Whenever I exit the building for an appointment, I know that I am setting an example whether I mean to or not. I don't object to this scrutiny. It's part and parcel of the job.

Nevertheless, I worry that we focus on the wrong indicators of good behavior. For a multitude of reasons, we have decided that it is momentous to avoid not only impropriety but also the appearance of impropriety. That would seem to be a commendable exercise of caution, the dose of zealousness. But then we become confused about our goals, so we look not at impropriety but at appearance.

For example, I try to utilize mass transit whenever I can. In the San Francisco Bay Area, there are excellent systems that criss-cross the seven by seven mile square of the city: the Muni with its buses and trains, the BART exemplifying a once futuristic rapid transit grid that spread over the metropolitan area, and Caltrain, perhaps someday to be joined by high-speed rail. Whenever I embark on the Muni bus, I run into someone from school: sometimes a student, other times a staff member. Likewise, when I venture by BART to the SFO airport, I see how it is marvelously cheap, fast, and easy.

Riding the bus tends to have a vague stigma associated with it in the United States (not so elsewhere in the world). People have said to me that they are surprised to see me alongside them, clinging to the strap as we lurch along city streets. The implication is not unkind toward me so much as it is a reflection on social class.

I don't even own a car. It isn't necessary, and, if you calculate all the costs, it isn't rational either.

From time to time, I make it a point to take a Muni bus to my meeting with an alumnus or the BART line to the airport. Aware of the prevailing ethos, I make an effort to ensure that others see me boarding. Then I feel guilty about this would-be demonstration of virtue.

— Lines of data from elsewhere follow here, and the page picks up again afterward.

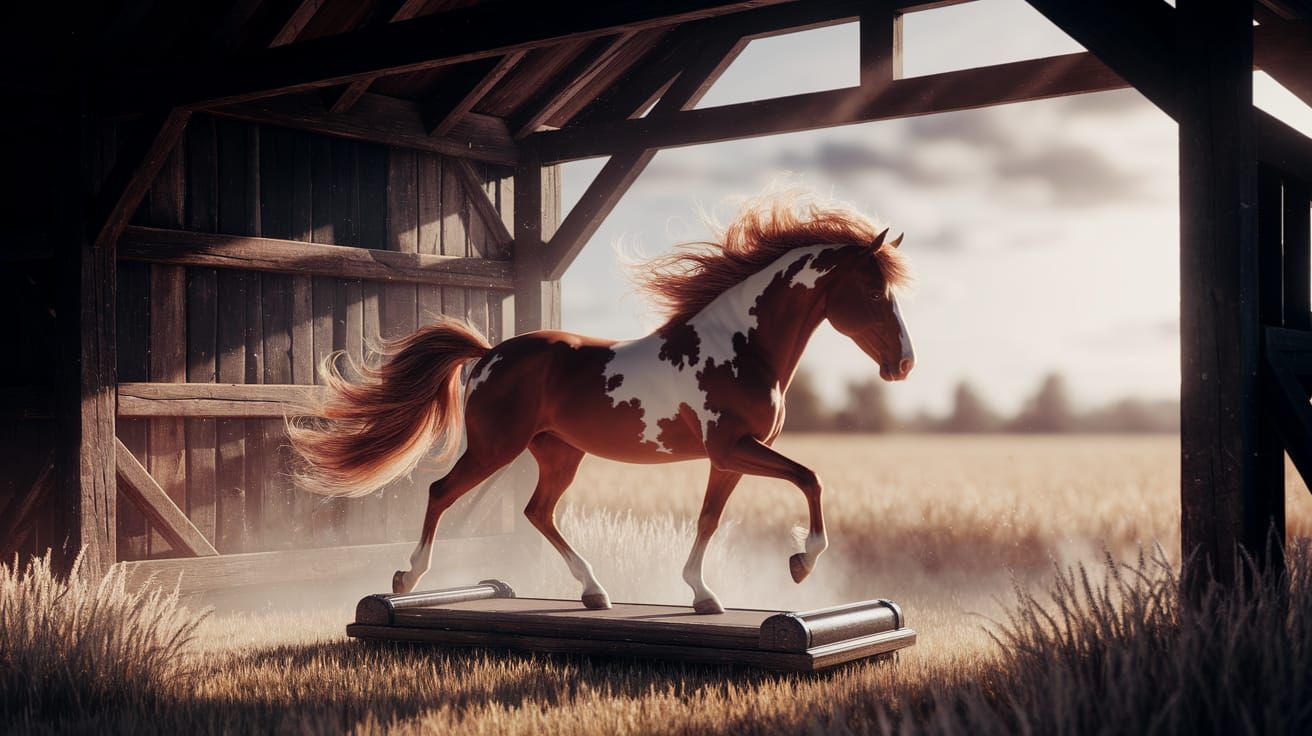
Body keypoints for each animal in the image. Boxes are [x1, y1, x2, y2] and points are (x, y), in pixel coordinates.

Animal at [287, 193, 914, 614]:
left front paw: (704, 595)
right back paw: (406, 580)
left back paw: (595, 591)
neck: (741, 345)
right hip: (496, 447)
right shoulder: (734, 448)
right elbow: (810, 478)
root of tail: (489, 354)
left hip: (560, 454)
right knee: (442, 492)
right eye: (873, 291)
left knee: (538, 511)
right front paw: (802, 563)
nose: (904, 364)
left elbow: (710, 518)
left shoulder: (730, 457)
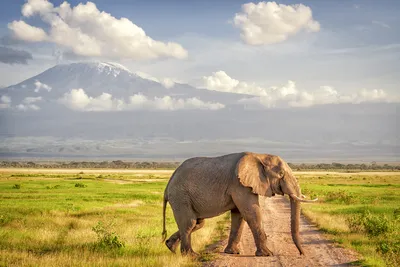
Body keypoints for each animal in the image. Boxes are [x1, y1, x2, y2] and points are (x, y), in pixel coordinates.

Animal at [161, 152, 318, 256]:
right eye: (280, 174)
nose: (302, 254)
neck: (259, 156)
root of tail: (168, 185)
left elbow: (239, 216)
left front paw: (232, 252)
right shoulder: (240, 184)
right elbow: (251, 213)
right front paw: (268, 254)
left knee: (198, 223)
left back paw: (170, 248)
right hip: (180, 197)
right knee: (190, 223)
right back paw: (191, 255)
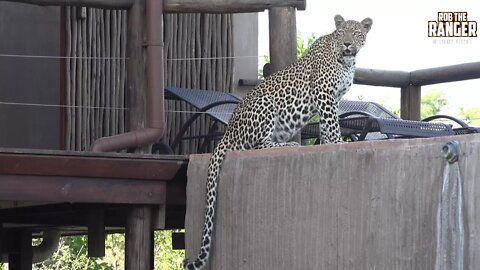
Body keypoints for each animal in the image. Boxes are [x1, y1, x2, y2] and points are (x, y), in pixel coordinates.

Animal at [182, 15, 374, 270]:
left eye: (356, 33)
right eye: (342, 33)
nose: (347, 44)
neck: (346, 60)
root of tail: (227, 133)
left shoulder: (333, 98)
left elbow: (326, 126)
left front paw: (327, 144)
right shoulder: (324, 93)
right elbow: (332, 124)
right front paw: (338, 143)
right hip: (265, 105)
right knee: (258, 145)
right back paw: (291, 145)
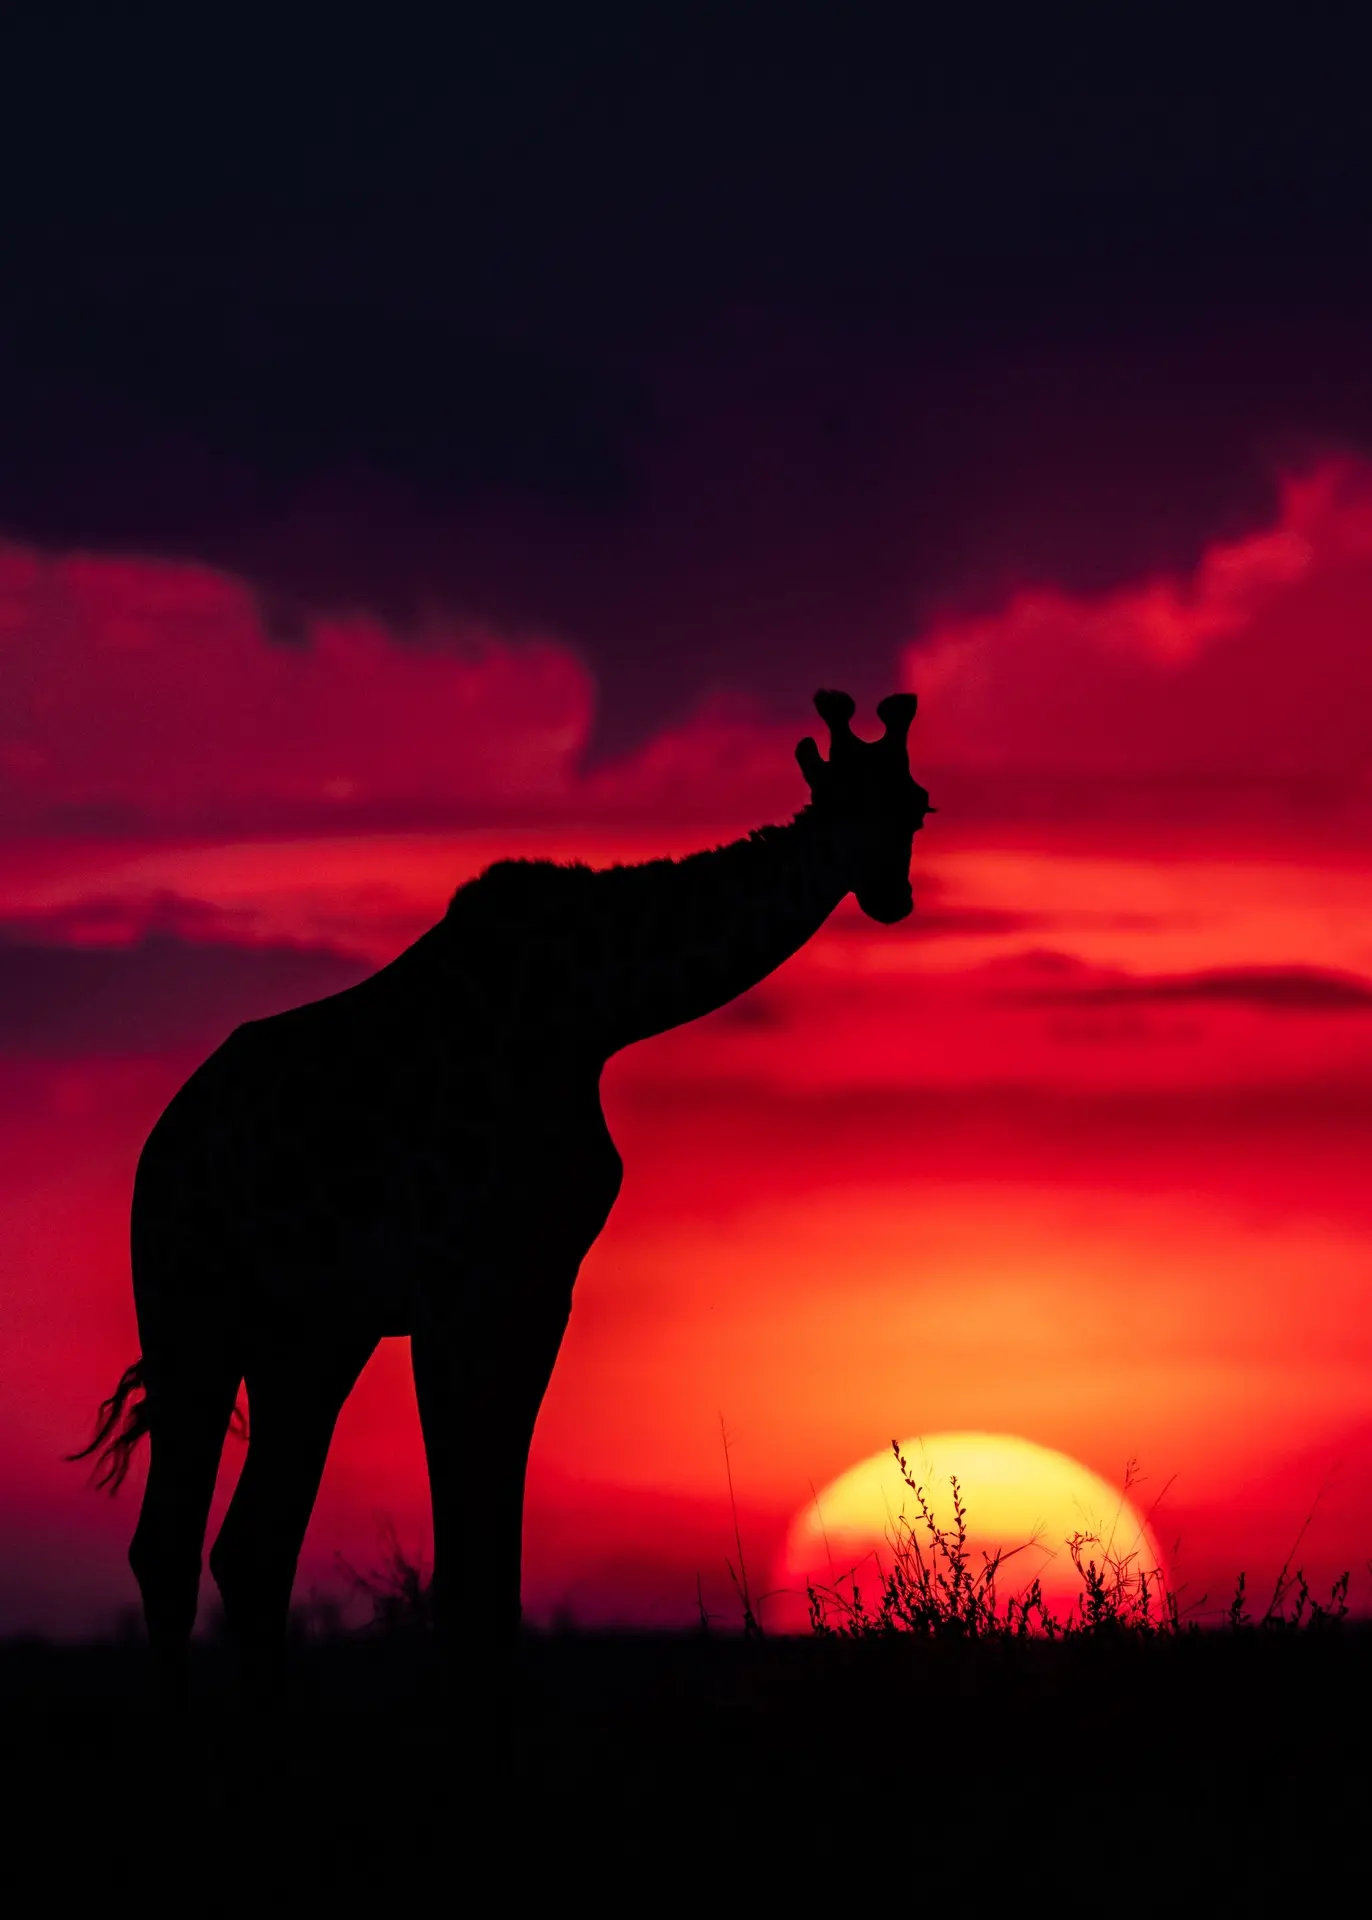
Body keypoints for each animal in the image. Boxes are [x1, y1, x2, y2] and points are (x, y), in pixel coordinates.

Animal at [71, 688, 934, 1704]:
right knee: (169, 1545)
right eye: (838, 807)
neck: (591, 1013)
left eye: (915, 806)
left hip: (307, 1338)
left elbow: (499, 1563)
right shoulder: (452, 1289)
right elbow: (460, 1559)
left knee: (252, 1546)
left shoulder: (535, 1288)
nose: (889, 894)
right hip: (189, 1309)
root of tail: (162, 1145)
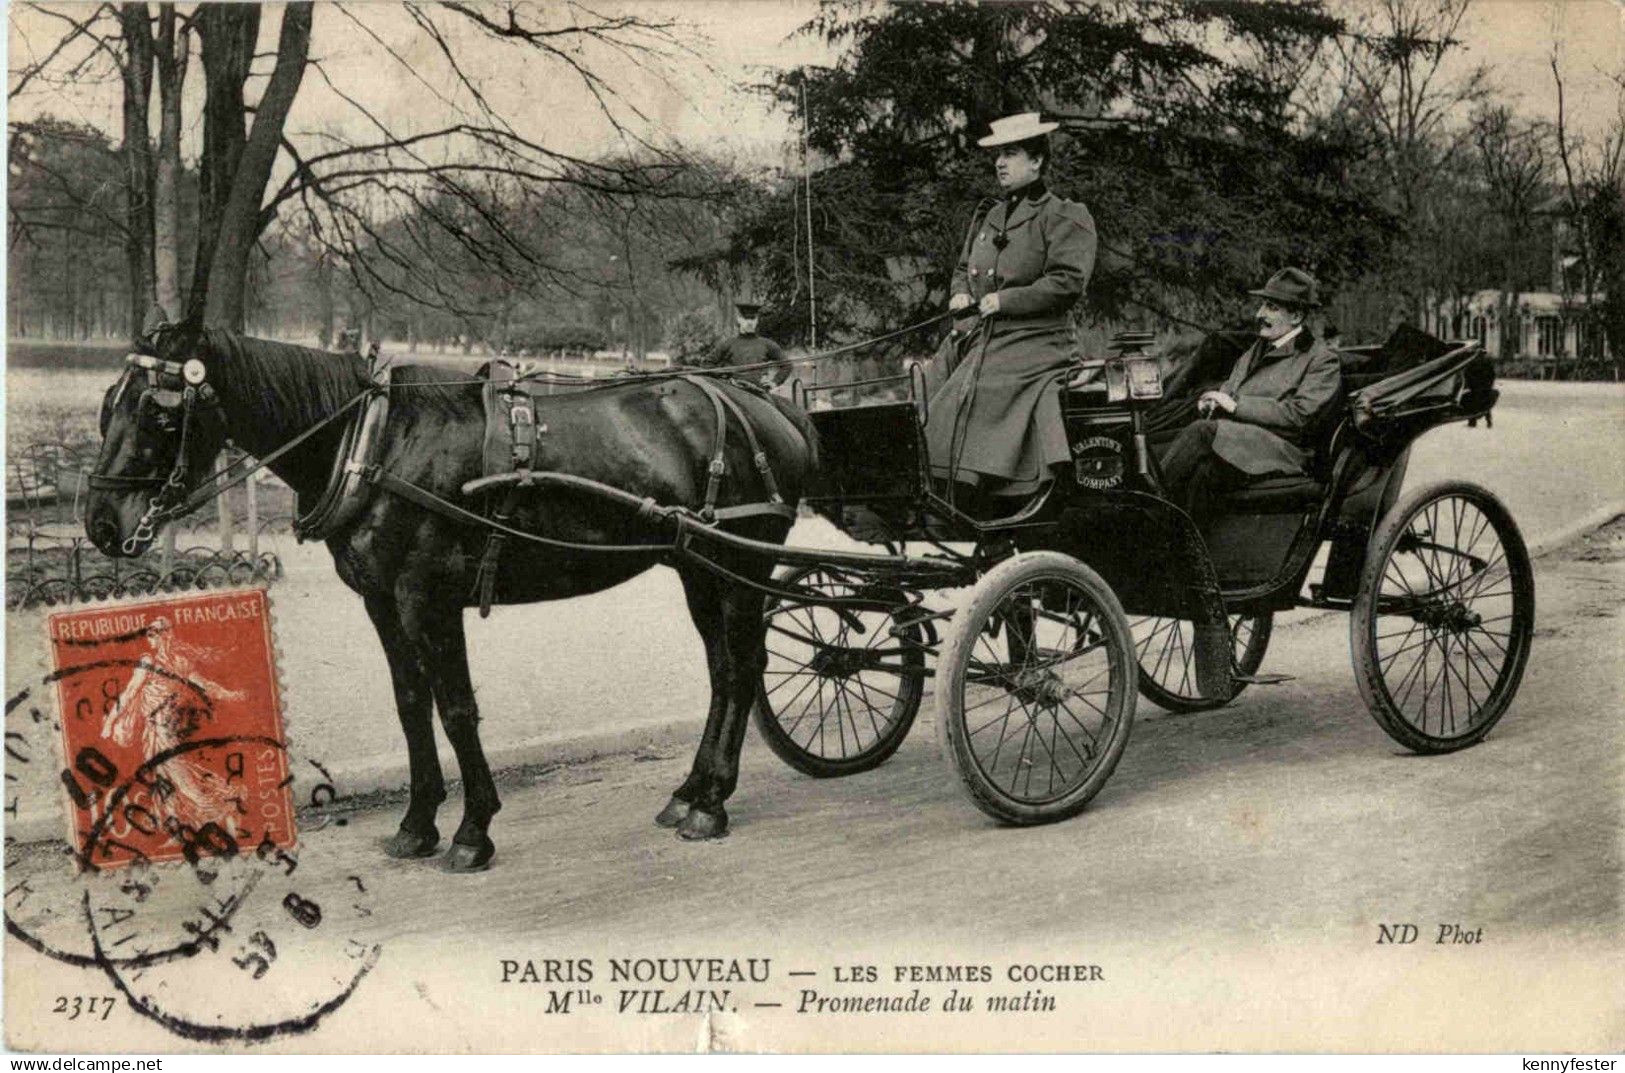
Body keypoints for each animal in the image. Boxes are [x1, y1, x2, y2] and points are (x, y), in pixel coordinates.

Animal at [84, 320, 819, 871]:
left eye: (155, 410)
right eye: (107, 404)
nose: (101, 524)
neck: (376, 441)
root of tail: (769, 406)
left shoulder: (427, 599)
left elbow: (457, 708)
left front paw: (472, 830)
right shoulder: (382, 602)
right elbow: (412, 704)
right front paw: (416, 823)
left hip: (738, 563)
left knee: (742, 667)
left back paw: (713, 804)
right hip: (697, 567)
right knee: (723, 671)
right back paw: (692, 791)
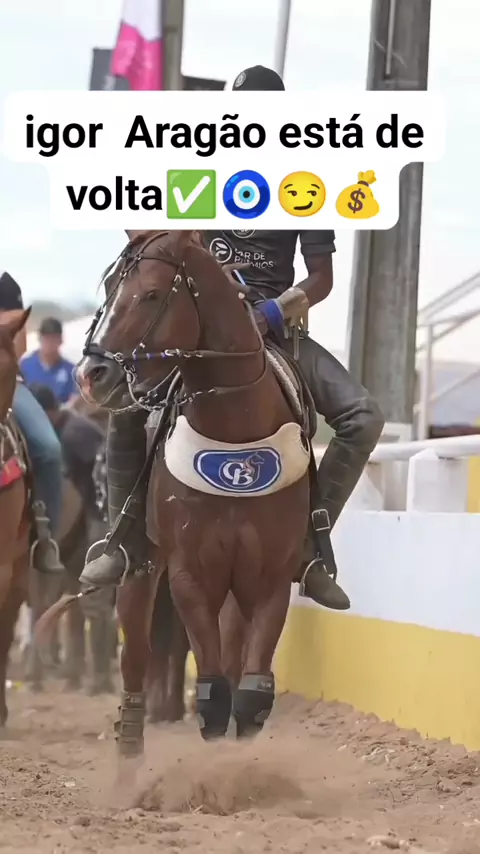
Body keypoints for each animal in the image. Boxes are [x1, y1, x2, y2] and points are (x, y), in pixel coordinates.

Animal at [45, 229, 315, 755]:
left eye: (151, 294)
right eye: (109, 286)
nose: (90, 374)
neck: (235, 432)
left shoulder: (270, 574)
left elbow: (250, 692)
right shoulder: (189, 572)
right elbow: (211, 691)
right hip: (141, 563)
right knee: (135, 653)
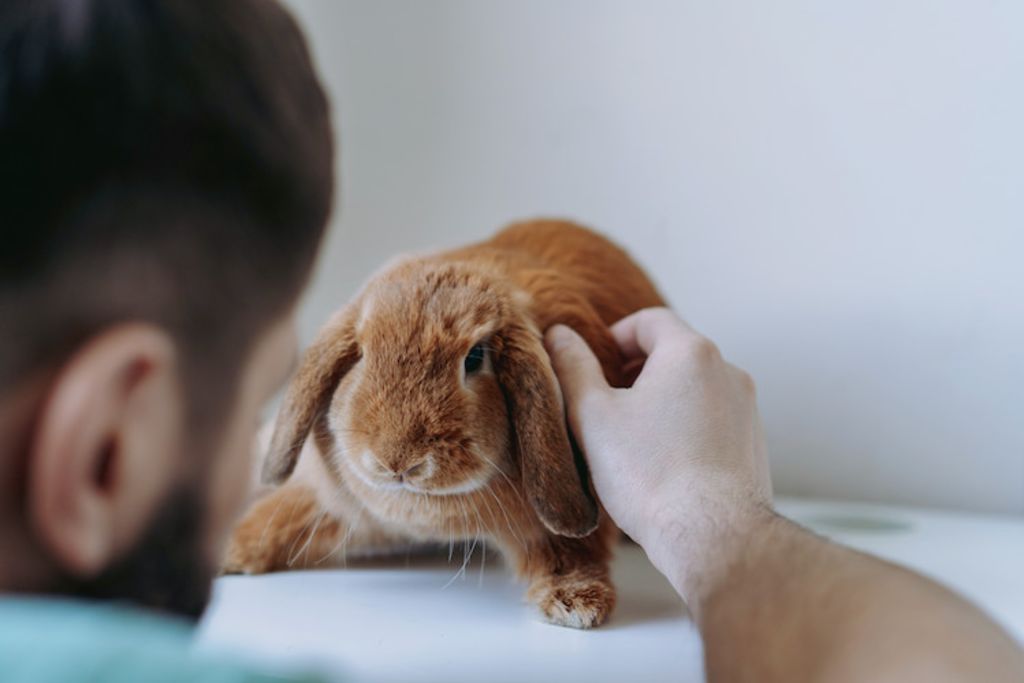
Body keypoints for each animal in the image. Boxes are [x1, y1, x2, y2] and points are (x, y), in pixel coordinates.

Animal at [226, 219, 663, 630]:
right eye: (362, 355)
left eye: (475, 357)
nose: (397, 462)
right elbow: (281, 515)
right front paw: (230, 552)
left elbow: (571, 551)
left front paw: (575, 603)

Almost all the time, I -- more importantly, my school -- would be better off with me taking a taxicab. I could do work en route, whether making phone calls or checking emails. I've even had the opportunity through a coupon deal to ride a limousine at a cost lower than a cab.

However, I send quite a different signal to anyone who happens to be watching, when I alight from a bus or the BART, versus a cab or limo. There is no avoiding the effect.

Yet I ought not receive credit for taking the bus or the BART, anymore than I should be subjected to criticism for hailing a cab. The emphasis on these superficial indicators of character disserves our ideals.

Philosophers have long insisted likewise. A similar issue, without the reference to mechanized public transportation, appears in Plato's Republic. In Book II, Glaucon and Socrates are arguing about who is the just person. Glaucon, who is meant to be a more thoughtful interlocutor than his predecessors who have taken on Socrates, posits that the truly just person is the individual who does what is right while being regarded as exactly the opposite. In contrast, the "just" person who has a reputation as such may be merely acting, in order to gain the benefit of "honors and rewards."

For anyone who would like to lead, the challenge is to pursue a course of conduct that is honorable without chasing appearances. In every mundane aspect of our lives, we demonstrate our character.